Spectra Alignment
1. Problem statement: You have spectra recorded by multiple cameras that view the same scene from slightly different angles, with some cameras running slower or faster and with different pixel and spectral resolutions, and your goal is to align those spectra so corresponding spectral features match across cameras.
2. Inventory the data and assumptions: list camera intrinsic calibrations (wavelength calibration, pixel scale), known reference peaks or fiducials, approximate angular offsets (few degrees), and timestamps for frames.
3. Preprocessing: perform dark/flat corrections and convert raw counts to radiance or a consistent unit if possible.
4. Spectral calibration: if each camera reports spectra at sample wavelengths $\lambda_i$, resample each spectrum to a common wavelength grid using linear interpolation.
$$f(\lambda)=f(\lambda_i)\frac{\lambda_{i+1}-\lambda}{\lambda_{i+1}-\lambda_i}+f(\lambda_{i+1})\frac{\lambda-\lambda_i}{\lambda_{i+1}-\lambda_i}$$
5. Spatial model choice: for small angular offsets and negligible perspective, use an affine model that accounts for rotation, scale, shear and translation, written component-wise.
$$x'=a_{11}x+a_{12}y+t_x,\quad y'=a_{21}x+a_{22}y+t_y$$
6. Parameter estimation (affine) from matched correspondences: collect matched points $\{(x_k,y_k)\}$ and $\{(x'_k,y'_k)\}$ and stack linear equations to solve by least squares.
$$p=(M^TM)^{-1}M^T b$$
Explain: here $p$ is the vector $[a_{11},a_{12},t_x,a_{21},a_{22},t_y]^T$ and $M,b$ are built from the source coordinates and target coordinates respectively, and the solution minimizes squared reprojection error.
7. When perspective matters use a homography and estimate $H$ such that points satisfy projective equivalence.
$$x'\sim H x$$
Explain: use 4 or more non-collinear correspondences and solve for $H$ with RANSAC to reject outliers.
8. Subpixel registration with Fourier phase correlation: estimate pure shifts robustly using the Fourier shift theorem if the dominant difference is translation.
$$F_2(u)=F_1(u)e^{-2\pi i u \Delta x}$$
Compute the cross-power spectrum
$$R(u)=\frac{F_1(u)\overline{F_2(u)}}{|F_1(u)\overline{F_2(u)}|}$$
and inverse Fourier transform; the peak gives $\Delta x$ with subpixel accuracy after parabolic interpolation.
9. Temporal alignment: convert frame indices to a common time axis using timestamps, and interpolate spectra in time when frame rates differ so you compare spectra at matched instants.
10. Handle resolution mismatch: if you need a common spatial/spectral resolution, low-pass filter and downsample the higher-resolution data or upsample the lower-resolution data with a proper interpolation kernel while guarding against aliasing.

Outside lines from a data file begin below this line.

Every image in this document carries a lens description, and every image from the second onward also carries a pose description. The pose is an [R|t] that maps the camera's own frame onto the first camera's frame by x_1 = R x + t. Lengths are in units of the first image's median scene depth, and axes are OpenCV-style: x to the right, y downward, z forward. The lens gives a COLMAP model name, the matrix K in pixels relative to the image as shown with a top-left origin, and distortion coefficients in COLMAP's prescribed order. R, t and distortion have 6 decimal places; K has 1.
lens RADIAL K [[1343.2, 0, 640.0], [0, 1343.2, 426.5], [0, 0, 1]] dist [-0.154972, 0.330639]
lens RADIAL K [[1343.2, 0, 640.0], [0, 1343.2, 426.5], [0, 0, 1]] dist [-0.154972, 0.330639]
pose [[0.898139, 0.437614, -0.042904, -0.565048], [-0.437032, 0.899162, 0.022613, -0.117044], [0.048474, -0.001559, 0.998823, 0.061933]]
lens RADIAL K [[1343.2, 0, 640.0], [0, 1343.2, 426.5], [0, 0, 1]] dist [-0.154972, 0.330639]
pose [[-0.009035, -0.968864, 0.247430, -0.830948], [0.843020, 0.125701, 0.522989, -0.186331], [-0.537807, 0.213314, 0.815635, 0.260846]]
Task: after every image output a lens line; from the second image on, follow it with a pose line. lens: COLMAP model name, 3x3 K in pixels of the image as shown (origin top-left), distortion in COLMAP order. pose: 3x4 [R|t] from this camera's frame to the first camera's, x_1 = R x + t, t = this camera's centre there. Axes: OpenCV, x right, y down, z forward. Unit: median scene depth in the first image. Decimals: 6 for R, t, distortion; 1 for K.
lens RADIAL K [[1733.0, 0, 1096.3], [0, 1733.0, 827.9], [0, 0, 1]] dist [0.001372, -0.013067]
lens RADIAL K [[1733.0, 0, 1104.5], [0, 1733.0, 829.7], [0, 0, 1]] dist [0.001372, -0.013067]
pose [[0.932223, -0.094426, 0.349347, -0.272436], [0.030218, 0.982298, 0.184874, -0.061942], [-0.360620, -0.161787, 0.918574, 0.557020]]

Express convolution for smoothing:
$$g=k*f$$
11. Combining spectra from multiple cameras: fuse using weights proportional to SNR or inverse variance to favor higher-quality measurements.
$$S(\lambda)=\frac{\sum_i w_i(\lambda)S_i(\lambda)}{\sum_i w_i(\lambda)},\quad w_i=1/\sigma_i^2$$
12. Validation metrics and diagnostics: compute residuals after registration and report RMSE and cross-correlation peak sharpness.
$$\mathrm{RMSE}=\sqrt{\frac{1}{N}\sum_{k=1}^N (s_k-\hat s_k)^2}$$
13. Practical workflow checklist: calibrate radiometrically and spectrally first, resample spectra to a shared wavelength grid, spatially register (affine or homography) using spectral or spatial fiducials, refine with phase-correlation for subpixel shifts, temporally align via timestamps, match resolutions, fuse with SNR weights, and validate with RMSE and visual overlays.
14. Tips: use robust estimators (RANSAC) for geometric fits, prefer phase correlation for pure shifts, use reference lines if available for spectral calibration, and track metadata (intrinsics, timestamps, exposure) to guide weighting and corrections.
Final answer: follow the stepwise pipeline above to align spectra spatially, spectrally, and temporally, estimate transforms via least squares or RANSAC for geometry, refine shifts via phase correlation, resample to common wavelength and time grids, and fuse with SNR-based weights.